Sometime last year, I lost my desire to write this blog anymore. But this morning, I woke up and found it again. It occurred to me that life is just one big lost and found; we lose something, we find something, we carry on either way.
Last year I lost some things that I really wanted to keep. A friend I met on our very first day of Kindergarten, who has been like a sister to me ever since, moved away. For decades our paths have traveled side by side; we lived around the corner from one another in upstate New York as children, then we lived up the block from one another in Manhattan, and eventually we both moved to New Jersey and lived in parallel towns. Her move was a good one for her—to a place up north that she has always loved. But it left me with an emptiness.
A few months later, the husband of another dear friend died, a man I have known for many years. Although this man, with his far-right-wing politics, often drove me nuts, his absence on the planet feels wrong. It feels like, and is, a loss.
Last week, my youngest son moved out to an apartment. This was the icing on the proverbial cake of loss, because I have so enjoyed having him home after his years at college. But it’s time for him to move on, and I understand that. Empty nest syndrome, however, is a real and difficult passage.
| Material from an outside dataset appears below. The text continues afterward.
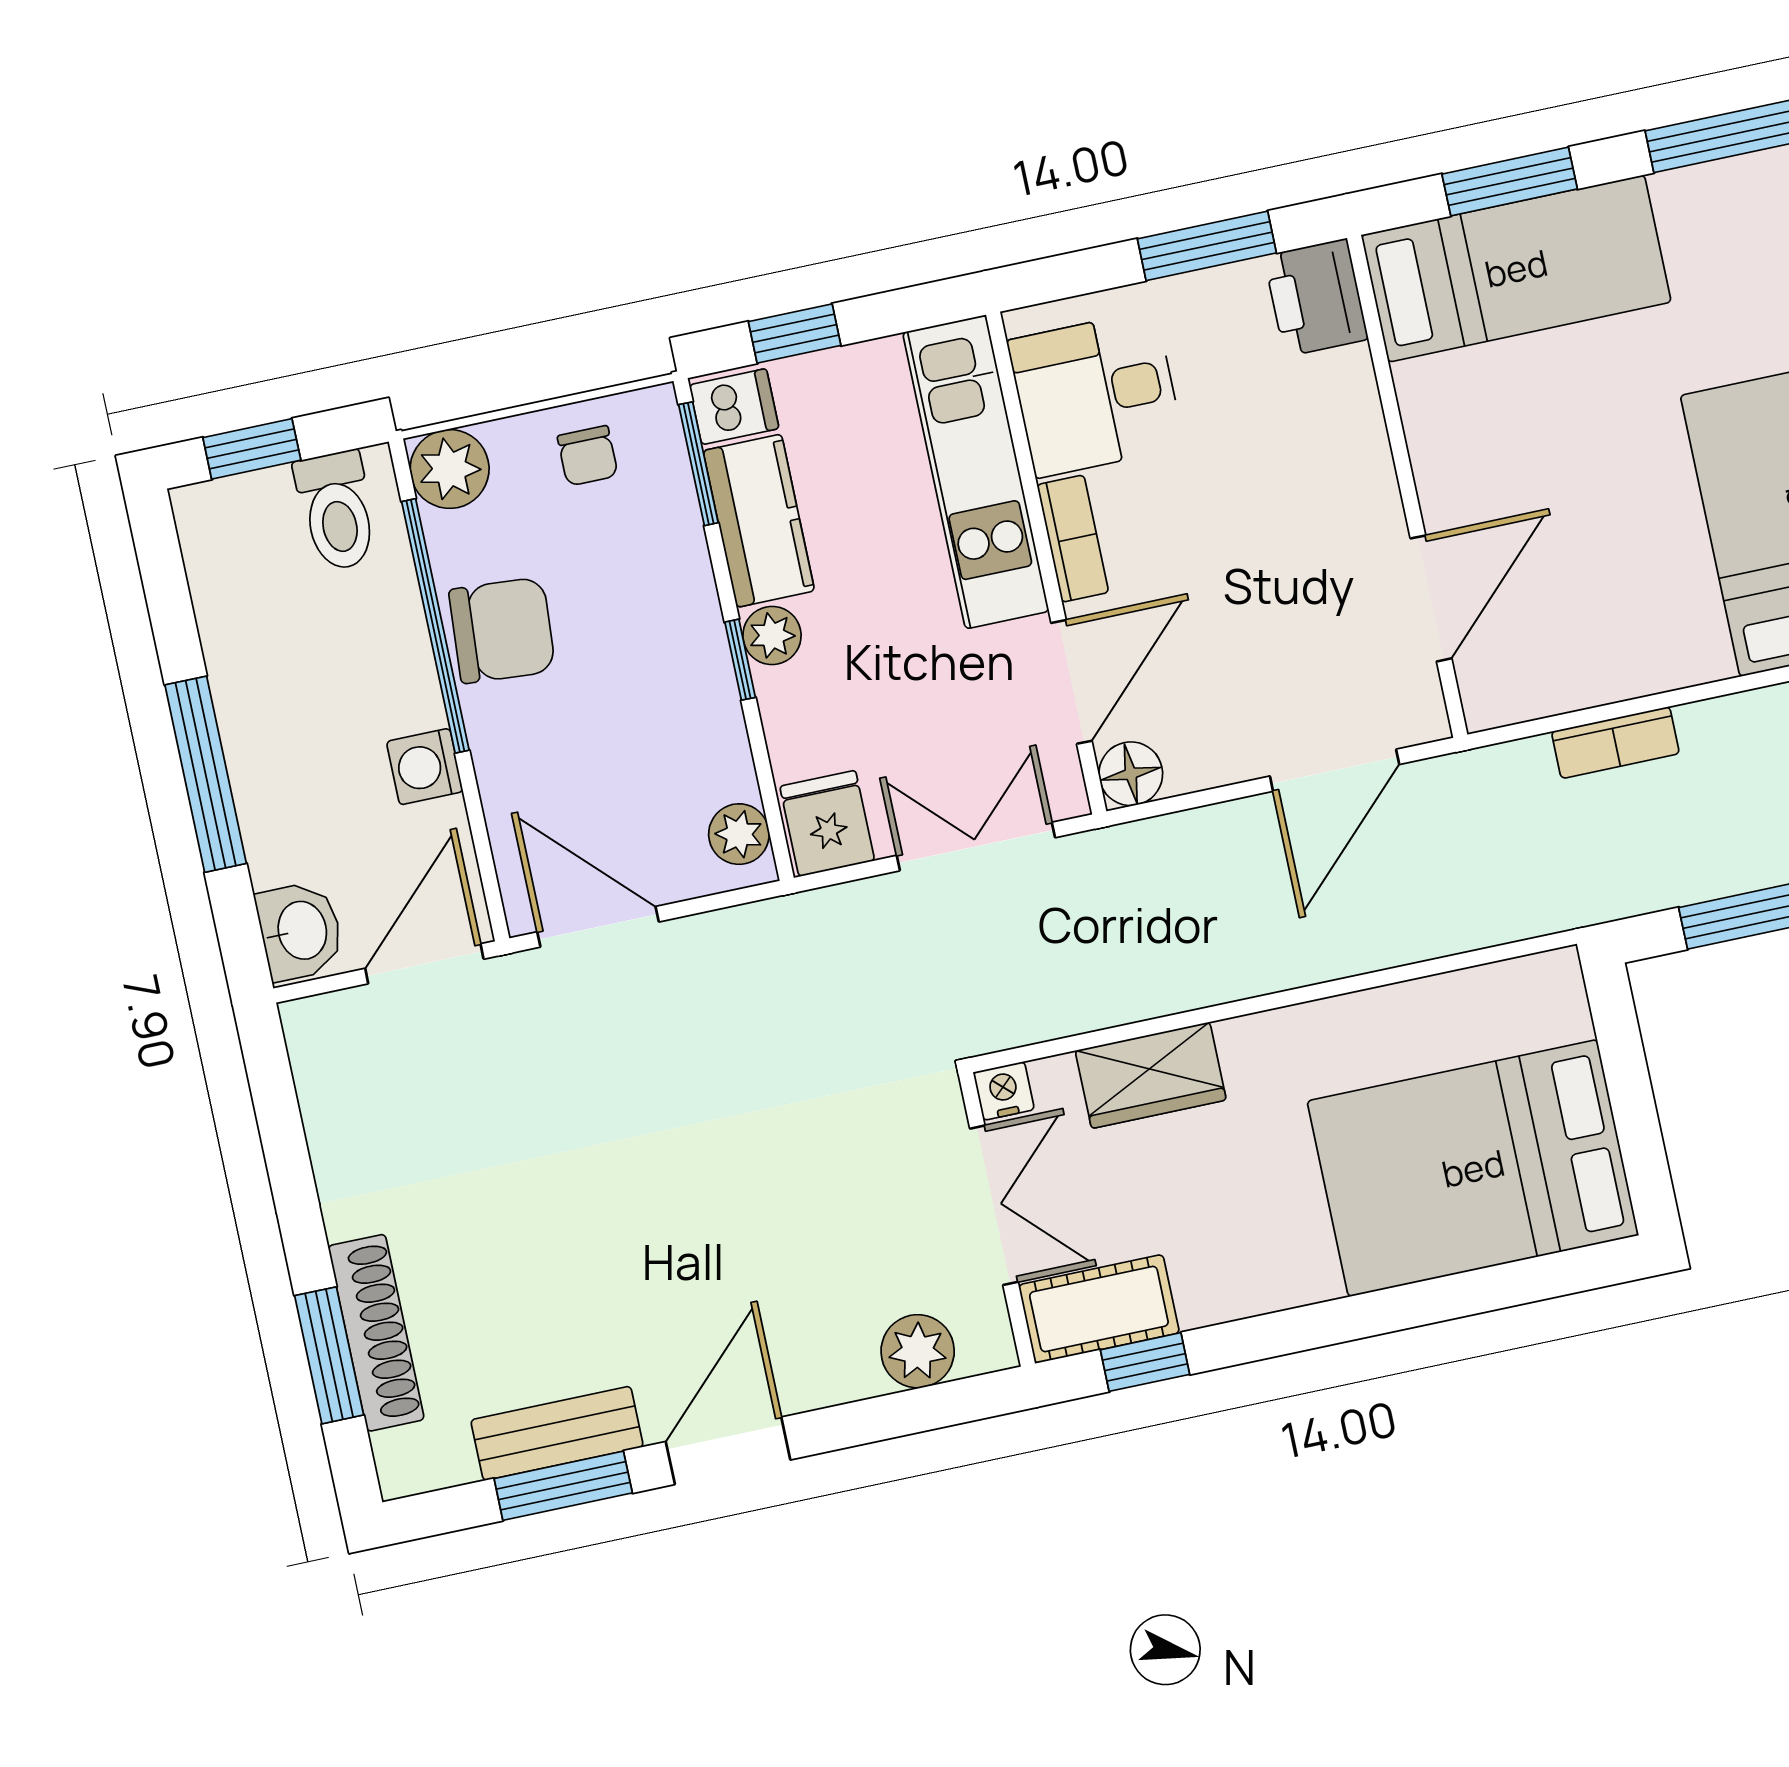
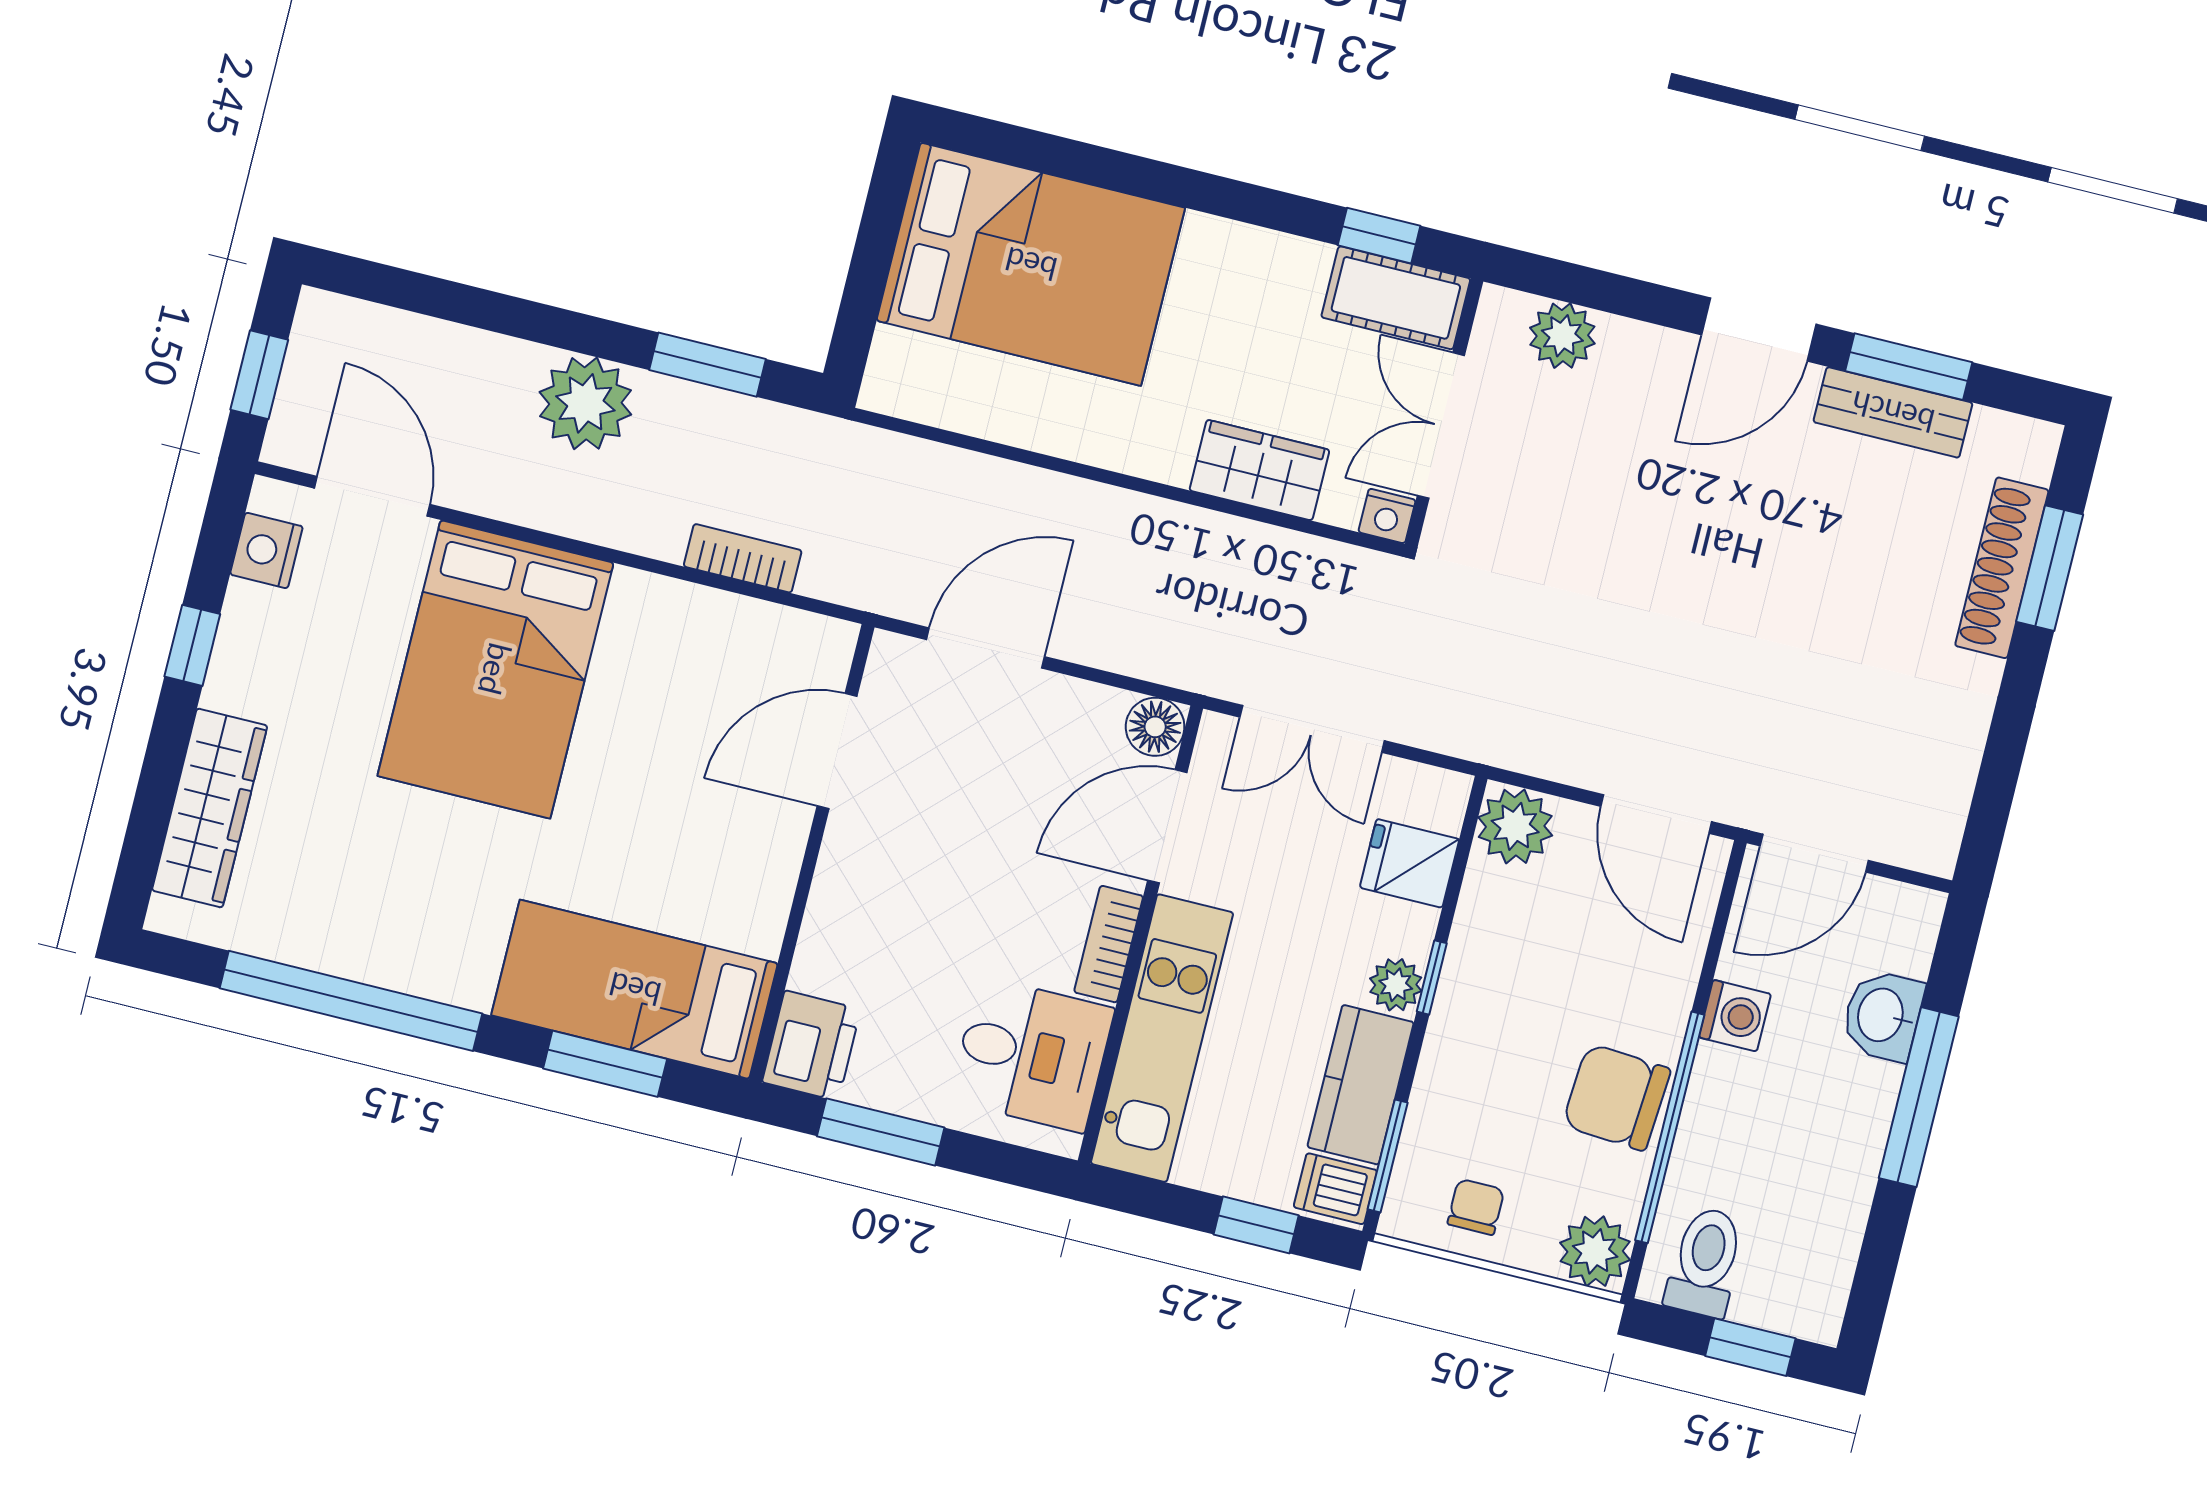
fridge: (827, 823) -> (1409, 863), moved, turned 90
plant: (739, 834) -> (1515, 826), width x1.38, depth x1.38
washbasin: (300, 931) -> (1882, 1015), moved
I went through it once when he left for school, and now I must go through it again. At least, this time, he has left me his pet fish (at least, temporarily!).
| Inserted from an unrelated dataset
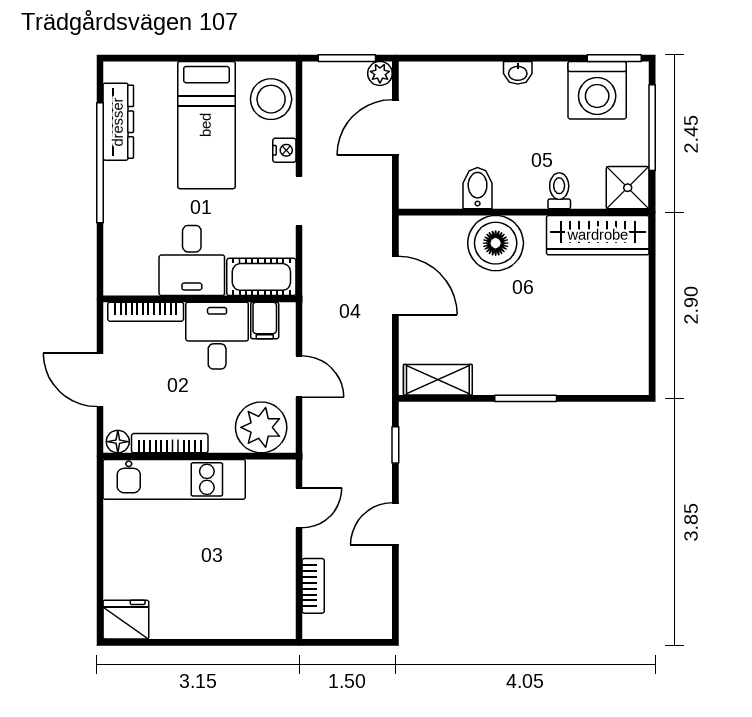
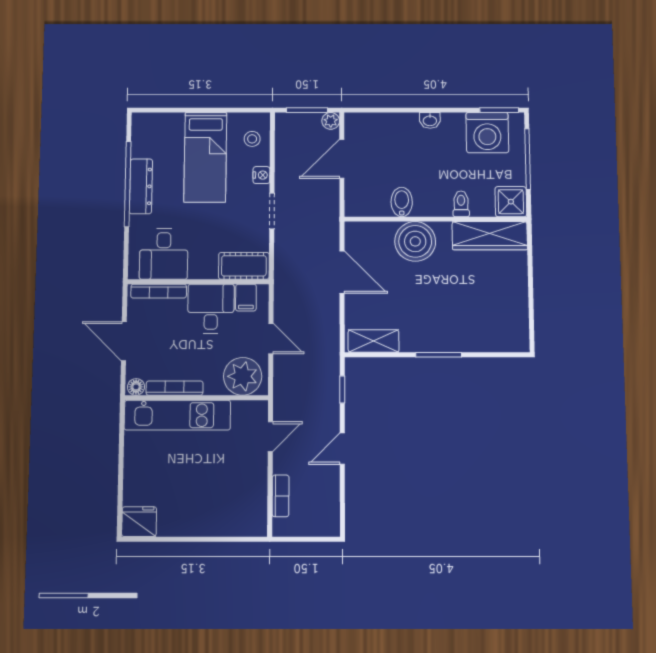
stool: (271, 99) -> (252, 139), width x0.53, depth x0.53
dresser: (118, 122) -> (141, 186), moved
desk: (192, 260) -> (164, 254), moved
I’m aware that everyone has loss in their lives and that some losses are huge and can never, ever be filled. I “lost” both my parents decades ago, and there is no way of ever retrieving them, except in memory. And I do try to look on the bright side; for instance, the loss of my son in my daily life also means I have more space, more solitude, and more freedom. And though I have lost some things this year, I’ve found others. I’ve found a new place to teach yoga, I’ve found a new courage to travel, and I’ve found a way to get on Route 4 (a road in NJ I’ve avoided for years) and drive without freaking out.
Long ago, another friend taught me the prayer of St. Anthony: “Good Saint Anthony, come around, something’s lost and must be found.” This works quite well for car keys and earrings, but not so much for friends and family who have moved on or moved out. But I realize that when we lose some things, we often find other things of great value, and if we wallow in the losses we close ourselves off to new experiences. Regardless of what we lose and what we find, however, there is something that must never go missing: Acceptance. Without it, we can neither let go of what must leave, nor embrace the unknown gifts that will come next.